Show every line of the data where the word "this" can be found.

====================

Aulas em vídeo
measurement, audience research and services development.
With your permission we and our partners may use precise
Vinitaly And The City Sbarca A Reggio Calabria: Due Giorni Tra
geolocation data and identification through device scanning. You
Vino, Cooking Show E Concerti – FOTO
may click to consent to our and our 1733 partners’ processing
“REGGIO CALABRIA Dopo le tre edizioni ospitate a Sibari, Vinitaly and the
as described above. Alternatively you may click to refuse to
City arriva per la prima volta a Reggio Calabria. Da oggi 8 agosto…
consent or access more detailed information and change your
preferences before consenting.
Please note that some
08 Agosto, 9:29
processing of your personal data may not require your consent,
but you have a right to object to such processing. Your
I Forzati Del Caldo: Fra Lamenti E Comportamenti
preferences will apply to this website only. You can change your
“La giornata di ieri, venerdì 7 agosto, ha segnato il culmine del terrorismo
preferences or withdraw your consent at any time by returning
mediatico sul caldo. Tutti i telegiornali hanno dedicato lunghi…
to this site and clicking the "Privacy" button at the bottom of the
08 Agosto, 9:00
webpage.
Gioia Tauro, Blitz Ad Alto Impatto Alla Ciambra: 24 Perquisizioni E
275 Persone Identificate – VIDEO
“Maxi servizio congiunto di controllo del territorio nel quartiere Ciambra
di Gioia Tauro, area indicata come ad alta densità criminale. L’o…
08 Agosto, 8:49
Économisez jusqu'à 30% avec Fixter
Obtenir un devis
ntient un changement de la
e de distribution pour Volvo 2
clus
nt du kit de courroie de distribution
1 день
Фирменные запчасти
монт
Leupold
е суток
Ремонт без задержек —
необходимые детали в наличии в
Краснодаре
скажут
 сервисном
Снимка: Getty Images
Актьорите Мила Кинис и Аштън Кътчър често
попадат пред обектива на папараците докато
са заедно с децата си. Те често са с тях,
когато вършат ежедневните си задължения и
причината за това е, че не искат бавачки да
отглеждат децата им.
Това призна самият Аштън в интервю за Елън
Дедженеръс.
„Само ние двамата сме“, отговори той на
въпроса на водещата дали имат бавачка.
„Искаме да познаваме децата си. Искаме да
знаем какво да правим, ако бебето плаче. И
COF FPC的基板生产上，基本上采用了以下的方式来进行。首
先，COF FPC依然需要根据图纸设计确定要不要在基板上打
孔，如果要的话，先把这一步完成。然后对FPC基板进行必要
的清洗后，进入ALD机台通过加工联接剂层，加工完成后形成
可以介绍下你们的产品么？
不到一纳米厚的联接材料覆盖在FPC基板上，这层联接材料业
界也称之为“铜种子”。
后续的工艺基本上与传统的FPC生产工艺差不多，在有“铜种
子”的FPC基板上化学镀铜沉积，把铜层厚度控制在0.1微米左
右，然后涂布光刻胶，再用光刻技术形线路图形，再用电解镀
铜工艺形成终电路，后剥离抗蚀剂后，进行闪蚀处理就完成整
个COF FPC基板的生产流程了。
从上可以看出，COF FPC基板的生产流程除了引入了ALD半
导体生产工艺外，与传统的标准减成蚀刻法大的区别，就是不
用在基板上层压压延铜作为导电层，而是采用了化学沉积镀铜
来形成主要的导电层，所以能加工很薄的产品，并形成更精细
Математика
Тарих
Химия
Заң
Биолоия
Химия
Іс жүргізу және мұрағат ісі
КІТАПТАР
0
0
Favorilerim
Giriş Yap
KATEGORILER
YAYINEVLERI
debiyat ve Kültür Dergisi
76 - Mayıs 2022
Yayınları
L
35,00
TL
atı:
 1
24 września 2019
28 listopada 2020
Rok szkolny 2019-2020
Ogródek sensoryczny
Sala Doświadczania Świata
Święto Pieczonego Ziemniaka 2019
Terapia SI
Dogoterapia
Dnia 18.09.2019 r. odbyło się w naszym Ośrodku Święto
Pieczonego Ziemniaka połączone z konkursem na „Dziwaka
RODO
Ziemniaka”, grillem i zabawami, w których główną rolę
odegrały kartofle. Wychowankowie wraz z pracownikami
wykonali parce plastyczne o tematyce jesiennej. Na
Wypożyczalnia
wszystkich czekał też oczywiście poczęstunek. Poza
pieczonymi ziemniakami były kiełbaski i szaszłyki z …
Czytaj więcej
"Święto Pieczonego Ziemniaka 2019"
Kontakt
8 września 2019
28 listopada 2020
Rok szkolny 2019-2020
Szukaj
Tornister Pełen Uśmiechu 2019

====================

Task solution =>
preferences will apply to this website only. You can change your
to this site and clicking the "Privacy" button at the bottom of the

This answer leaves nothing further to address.